_REQUIREMENT_
Turn every line of text in the items below into one numbered list, leaving out any blank lines.

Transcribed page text
↓↓↓

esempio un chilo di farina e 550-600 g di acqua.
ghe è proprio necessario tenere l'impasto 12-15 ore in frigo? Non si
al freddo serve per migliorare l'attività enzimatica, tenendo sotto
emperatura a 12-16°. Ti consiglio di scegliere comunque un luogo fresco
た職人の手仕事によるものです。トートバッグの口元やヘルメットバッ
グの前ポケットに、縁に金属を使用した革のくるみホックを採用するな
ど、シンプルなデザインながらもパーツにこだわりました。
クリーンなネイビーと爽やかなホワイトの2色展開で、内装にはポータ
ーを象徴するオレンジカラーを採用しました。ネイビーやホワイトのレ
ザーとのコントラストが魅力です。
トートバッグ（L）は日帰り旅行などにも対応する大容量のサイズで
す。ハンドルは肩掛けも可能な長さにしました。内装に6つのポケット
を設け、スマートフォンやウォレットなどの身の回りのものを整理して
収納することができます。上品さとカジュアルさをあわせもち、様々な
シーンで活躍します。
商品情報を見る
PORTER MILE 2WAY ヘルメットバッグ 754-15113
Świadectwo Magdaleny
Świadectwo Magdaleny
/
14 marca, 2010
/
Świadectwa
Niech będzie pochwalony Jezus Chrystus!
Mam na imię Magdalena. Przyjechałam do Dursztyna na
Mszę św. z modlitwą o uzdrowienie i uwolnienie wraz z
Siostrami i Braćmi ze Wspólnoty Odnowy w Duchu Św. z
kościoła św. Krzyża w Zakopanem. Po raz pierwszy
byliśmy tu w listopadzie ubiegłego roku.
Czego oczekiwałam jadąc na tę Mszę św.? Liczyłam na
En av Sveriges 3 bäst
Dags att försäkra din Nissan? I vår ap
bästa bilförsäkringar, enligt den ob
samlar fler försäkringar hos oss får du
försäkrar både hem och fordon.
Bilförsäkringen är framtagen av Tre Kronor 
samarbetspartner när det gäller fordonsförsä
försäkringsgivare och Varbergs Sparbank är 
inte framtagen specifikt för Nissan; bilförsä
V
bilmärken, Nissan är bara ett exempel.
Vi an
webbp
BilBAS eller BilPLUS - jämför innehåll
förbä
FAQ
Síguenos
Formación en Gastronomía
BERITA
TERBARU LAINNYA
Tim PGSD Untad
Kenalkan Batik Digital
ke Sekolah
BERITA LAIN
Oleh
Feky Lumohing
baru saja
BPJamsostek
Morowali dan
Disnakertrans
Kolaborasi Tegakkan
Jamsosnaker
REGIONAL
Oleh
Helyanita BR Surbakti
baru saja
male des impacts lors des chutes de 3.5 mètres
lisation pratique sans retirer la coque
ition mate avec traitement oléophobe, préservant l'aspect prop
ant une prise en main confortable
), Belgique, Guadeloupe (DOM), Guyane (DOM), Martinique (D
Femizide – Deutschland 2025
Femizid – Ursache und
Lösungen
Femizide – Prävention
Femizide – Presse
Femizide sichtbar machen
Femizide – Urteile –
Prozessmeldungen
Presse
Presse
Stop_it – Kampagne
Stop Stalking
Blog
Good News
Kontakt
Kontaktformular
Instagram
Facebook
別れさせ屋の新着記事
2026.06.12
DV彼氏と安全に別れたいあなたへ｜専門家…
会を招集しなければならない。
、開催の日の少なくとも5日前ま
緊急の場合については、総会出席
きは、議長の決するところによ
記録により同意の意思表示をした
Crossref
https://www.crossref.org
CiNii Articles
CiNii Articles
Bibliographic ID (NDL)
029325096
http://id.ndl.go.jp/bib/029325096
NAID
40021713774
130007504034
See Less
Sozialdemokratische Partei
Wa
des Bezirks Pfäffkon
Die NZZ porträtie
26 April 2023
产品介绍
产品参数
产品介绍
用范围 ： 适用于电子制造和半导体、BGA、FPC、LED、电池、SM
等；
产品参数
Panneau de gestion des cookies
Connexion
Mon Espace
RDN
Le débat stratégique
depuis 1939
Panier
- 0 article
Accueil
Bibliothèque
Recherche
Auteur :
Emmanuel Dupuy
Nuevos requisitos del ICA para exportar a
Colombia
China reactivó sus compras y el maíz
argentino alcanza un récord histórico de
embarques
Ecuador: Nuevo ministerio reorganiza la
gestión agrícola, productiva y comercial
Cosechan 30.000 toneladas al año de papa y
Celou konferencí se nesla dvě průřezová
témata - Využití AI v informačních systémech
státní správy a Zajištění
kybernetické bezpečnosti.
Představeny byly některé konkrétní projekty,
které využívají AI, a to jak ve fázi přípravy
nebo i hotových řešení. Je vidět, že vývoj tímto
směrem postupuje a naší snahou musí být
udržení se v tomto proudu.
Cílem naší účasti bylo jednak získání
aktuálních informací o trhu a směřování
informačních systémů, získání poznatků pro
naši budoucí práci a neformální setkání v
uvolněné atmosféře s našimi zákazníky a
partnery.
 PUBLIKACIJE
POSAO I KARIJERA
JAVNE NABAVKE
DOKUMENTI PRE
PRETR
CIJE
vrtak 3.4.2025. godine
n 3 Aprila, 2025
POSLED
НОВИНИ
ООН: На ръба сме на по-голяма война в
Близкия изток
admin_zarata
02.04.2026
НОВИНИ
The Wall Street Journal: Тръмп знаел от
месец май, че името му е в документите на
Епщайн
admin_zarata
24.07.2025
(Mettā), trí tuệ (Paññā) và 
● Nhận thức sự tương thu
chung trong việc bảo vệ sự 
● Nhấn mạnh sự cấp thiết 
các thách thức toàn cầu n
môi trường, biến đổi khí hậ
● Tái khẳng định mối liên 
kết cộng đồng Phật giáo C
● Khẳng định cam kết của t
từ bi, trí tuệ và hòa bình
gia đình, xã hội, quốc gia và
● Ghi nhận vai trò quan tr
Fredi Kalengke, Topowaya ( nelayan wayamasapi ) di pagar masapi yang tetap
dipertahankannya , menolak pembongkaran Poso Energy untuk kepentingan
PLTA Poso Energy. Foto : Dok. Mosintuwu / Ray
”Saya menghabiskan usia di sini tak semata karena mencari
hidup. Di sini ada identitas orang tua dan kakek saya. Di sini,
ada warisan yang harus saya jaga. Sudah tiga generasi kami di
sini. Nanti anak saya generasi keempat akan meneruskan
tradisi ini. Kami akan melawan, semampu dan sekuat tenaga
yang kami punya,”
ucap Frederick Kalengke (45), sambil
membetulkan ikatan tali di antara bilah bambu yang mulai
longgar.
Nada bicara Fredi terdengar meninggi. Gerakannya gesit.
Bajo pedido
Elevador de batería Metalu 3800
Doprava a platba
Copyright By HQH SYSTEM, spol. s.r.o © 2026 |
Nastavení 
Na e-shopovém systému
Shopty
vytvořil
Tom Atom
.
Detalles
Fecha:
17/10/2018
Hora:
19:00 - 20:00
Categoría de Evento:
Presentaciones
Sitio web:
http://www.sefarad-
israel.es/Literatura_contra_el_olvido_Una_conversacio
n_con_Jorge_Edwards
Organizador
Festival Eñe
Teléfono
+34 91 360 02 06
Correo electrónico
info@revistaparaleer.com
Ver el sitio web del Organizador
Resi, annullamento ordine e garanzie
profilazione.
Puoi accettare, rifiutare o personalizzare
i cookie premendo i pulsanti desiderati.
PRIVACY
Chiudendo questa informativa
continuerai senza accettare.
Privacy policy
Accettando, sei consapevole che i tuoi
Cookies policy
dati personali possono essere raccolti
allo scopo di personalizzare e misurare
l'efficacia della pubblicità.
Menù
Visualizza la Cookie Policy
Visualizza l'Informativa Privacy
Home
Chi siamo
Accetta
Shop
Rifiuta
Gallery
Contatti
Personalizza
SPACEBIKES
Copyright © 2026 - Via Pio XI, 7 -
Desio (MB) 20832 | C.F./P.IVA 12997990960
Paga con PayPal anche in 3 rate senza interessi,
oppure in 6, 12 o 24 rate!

↑↑↑

_ANSWER FOR THIS EXERCISE_
1. esempio un chilo di farina e 550-600 g di acqua.
2. ghe è proprio necessario tenere l'impasto 12-15 ore in frigo? Non si
3. al freddo serve per migliorare l'attività enzimatica, tenendo sotto
4. emperatura a 12-16°. Ti consiglio di scegliere comunque un luogo fresco
5. た職人の手仕事によるものです。トートバッグの口元やヘルメットバッ
6. グの前ポケットに、縁に金属を使用した革のくるみホックを採用するな
7. ど、シンプルなデザインながらもパーツにこだわりました。
8. クリーンなネイビーと爽やかなホワイトの2色展開で、内装にはポータ
9. ーを象徴するオレンジカラーを採用しました。ネイビーやホワイトのレ
10. ザーとのコントラストが魅力です。
11. トートバッグ（L）は日帰り旅行などにも対応する大容量のサイズで
12. す。ハンドルは肩掛けも可能な長さにしました。内装に6つのポケット
13. を設け、スマートフォンやウォレットなどの身の回りのものを整理して
14. 収納することができます。上品さとカジュアルさをあわせもち、様々な
15. シーンで活躍します。
16. 商品情報を見る
17. PORTER MILE 2WAY ヘルメットバッグ 754-15113
18. Świadectwo Magdaleny
19. Świadectwo Magdaleny
20. /
21. 14 marca, 2010
22. /
23. Świadectwa
24. Niech będzie pochwalony Jezus Chrystus!
25. Mam na imię Magdalena. Przyjechałam do Dursztyna na
26. Mszę św. z modlitwą o uzdrowienie i uwolnienie wraz z
27. Siostrami i Braćmi ze Wspólnoty Odnowy w Duchu Św. z
28. kościoła św. Krzyża w Zakopanem. Po raz pierwszy
29. byliśmy tu w listopadzie ubiegłego roku.
30. Czego oczekiwałam jadąc na tę Mszę św.? Liczyłam na
31. En av Sveriges 3 bäst
32. Dags att försäkra din Nissan? I vår ap
33. bästa bilförsäkringar, enligt den ob
34. samlar fler försäkringar hos oss får du
35. försäkrar både hem och fordon.
36. Bilförsäkringen är framtagen av Tre Kronor 
37. samarbetspartner när det gäller fordonsförsä
38. försäkringsgivare och Varbergs Sparbank är 
39. inte framtagen specifikt för Nissan; bilförsä
40. V
41. bilmärken, Nissan är bara ett exempel.
42. Vi an
43. webbp
44. BilBAS eller BilPLUS - jämför innehåll
45. förbä
46. FAQ
47. Síguenos
48. Formación en Gastronomía
49. BERITA
50. TERBARU LAINNYA
51. Tim PGSD Untad
52. Kenalkan Batik Digital
53. ke Sekolah
54. BERITA LAIN
55. Oleh
56. Feky Lumohing
57. baru saja
58. BPJamsostek
59. Morowali dan
60. Disnakertrans
61. Kolaborasi Tegakkan
62. Jamsosnaker
63. REGIONAL
64. Oleh
65. Helyanita BR Surbakti
66. baru saja
67. male des impacts lors des chutes de 3.5 mètres
68. lisation pratique sans retirer la coque
69. ition mate avec traitement oléophobe, préservant l'aspect prop
70. ant une prise en main confortable
71. ), Belgique, Guadeloupe (DOM), Guyane (DOM), Martinique (D
72. Femizide – Deutschland 2025
73. Femizid – Ursache und
74. Lösungen
75. Femizide – Prävention
76. Femizide – Presse
77. Femizide sichtbar machen
78. Femizide – Urteile –
79. Prozessmeldungen
80. Presse
81. Presse
82. Stop_it – Kampagne
83. Stop Stalking
84. Blog
85. Good News
86. Kontakt
87. Kontaktformular
88. Instagram
89. Facebook
90. 別れさせ屋の新着記事
91. 2026.06.12
92. DV彼氏と安全に別れたいあなたへ｜専門家…
93. 会を招集しなければならない。
94. 、開催の日の少なくとも5日前ま
95. 緊急の場合については、総会出席
96. きは、議長の決するところによ
97. 記録により同意の意思表示をした
98. Crossref
99. https://www.crossref.org
100. CiNii Articles
101. CiNii Articles
102. Bibliographic ID (NDL)
103. 029325096
104. http://id.ndl.go.jp/bib/029325096
105. NAID
106. 40021713774
107. 130007504034
108. See Less
109. Sozialdemokratische Partei
110. Wa
111. des Bezirks Pfäffkon
112. Die NZZ porträtie
113. 26 April 2023
114. 产品介绍
115. 产品参数
116. 产品介绍
117. 用范围 ： 适用于电子制造和半导体、BGA、FPC、LED、电池、SM
118. 等；
119. 产品参数
120. Panneau de gestion des cookies
121. Connexion
122. Mon Espace
123. RDN
124. Le débat stratégique
125. depuis 1939
126. Panier
127. - 0 article
128. Accueil
129. Bibliothèque
130. Recherche
131. Auteur :
132. Emmanuel Dupuy
133. Nuevos requisitos del ICA para exportar a
134. Colombia
135. China reactivó sus compras y el maíz
136. argentino alcanza un récord histórico de
137. embarques
138. Ecuador: Nuevo ministerio reorganiza la
139. gestión agrícola, productiva y comercial
140. Cosechan 30.000 toneladas al año de papa y
141. Celou konferencí se nesla dvě průřezová
142. témata - Využití AI v informačních systémech
143. státní správy a Zajištění
144. kybernetické bezpečnosti.
145. Představeny byly některé konkrétní projekty,
146. které využívají AI, a to jak ve fázi přípravy
147. nebo i hotových řešení. Je vidět, že vývoj tímto
148. směrem postupuje a naší snahou musí být
149. udržení se v tomto proudu.
150. Cílem naší účasti bylo jednak získání
151. aktuálních informací o trhu a směřování
152. informačních systémů, získání poznatků pro
153. naši budoucí práci a neformální setkání v
154. uvolněné atmosféře s našimi zákazníky a
155. partnery.
156.  PUBLIKACIJE
157. POSAO I KARIJERA
158. JAVNE NABAVKE
159. DOKUMENTI PRE
160. PRETR
161. CIJE
162. vrtak 3.4.2025. godine
163. n 3 Aprila, 2025
164. POSLED
165. НОВИНИ
166. ООН: На ръба сме на по-голяма война в
167. Близкия изток
168. admin_zarata
169. 02.04.2026
170. НОВИНИ
171. The Wall Street Journal: Тръмп знаел от
172. месец май, че името му е в документите на
173. Епщайн
174. admin_zarata
175. 24.07.2025
176. (Mettā), trí tuệ (Paññā) và 
177. ● Nhận thức sự tương thu
178. chung trong việc bảo vệ sự 
179. ● Nhấn mạnh sự cấp thiết 
180. các thách thức toàn cầu n
181. môi trường, biến đổi khí hậ
182. ● Tái khẳng định mối liên 
183. kết cộng đồng Phật giáo C
184. ● Khẳng định cam kết của t
185. từ bi, trí tuệ và hòa bình
186. gia đình, xã hội, quốc gia và
187. ● Ghi nhận vai trò quan tr
188. Fredi Kalengke, Topowaya ( nelayan wayamasapi ) di pagar masapi yang tetap
189. dipertahankannya , menolak pembongkaran Poso Energy untuk kepentingan
190. PLTA Poso Energy. Foto : Dok. Mosintuwu / Ray
191. ”Saya menghabiskan usia di sini tak semata karena mencari
192. hidup. Di sini ada identitas orang tua dan kakek saya. Di sini,
193. ada warisan yang harus saya jaga. Sudah tiga generasi kami di
194. sini. Nanti anak saya generasi keempat akan meneruskan
195. tradisi ini. Kami akan melawan, semampu dan sekuat tenaga
196. yang kami punya,”
197. ucap Frederick Kalengke (45), sambil
198. membetulkan ikatan tali di antara bilah bambu yang mulai
199. longgar.
200. Nada bicara Fredi terdengar meninggi. Gerakannya gesit.
201. Bajo pedido
202. Elevador de batería Metalu 3800
203. Doprava a platba
204. Copyright By HQH SYSTEM, spol. s.r.o © 2026 |
205. Nastavení 
206. Na e-shopovém systému
207. Shopty
208. vytvořil
209. Tom Atom
210. .
211. Detalles
212. Fecha:
213. 17/10/2018
214. Hora:
215. 19:00 - 20:00
216. Categoría de Evento:
217. Presentaciones
218. Sitio web:
219. http://www.sefarad-
220. israel.es/Literatura_contra_el_olvido_Una_conversacio
221. n_con_Jorge_Edwards
222. Organizador
223. Festival Eñe
224. Teléfono
225. +34 91 360 02 06
226. Correo electrónico
227. info@revistaparaleer.com
228. Ver el sitio web del Organizador
229. Resi, annullamento ordine e garanzie
230. profilazione.
231. Puoi accettare, rifiutare o personalizzare
232. i cookie premendo i pulsanti desiderati.
233. PRIVACY
234. Chiudendo questa informativa
235. continuerai senza accettare.
236. Privacy policy
237. Accettando, sei consapevole che i tuoi
238. Cookies policy
239. dati personali possono essere raccolti
240. allo scopo di personalizzare e misurare
241. l'efficacia della pubblicità.
242. Menù
243. Visualizza la Cookie Policy
244. Visualizza l'Informativa Privacy
245. Home
246. Chi siamo
247. Accetta
248. Shop
249. Rifiuta
250. Gallery
251. Contatti
252. Personalizza
253. SPACEBIKES
254. Copyright © 2026 - Via Pio XI, 7 -
255. Desio (MB) 20832 | C.F./P.IVA 12997990960
256. Paga con PayPal anche in 3 rate senza interessi,
257. oppure in 6, 12 o 24 rate!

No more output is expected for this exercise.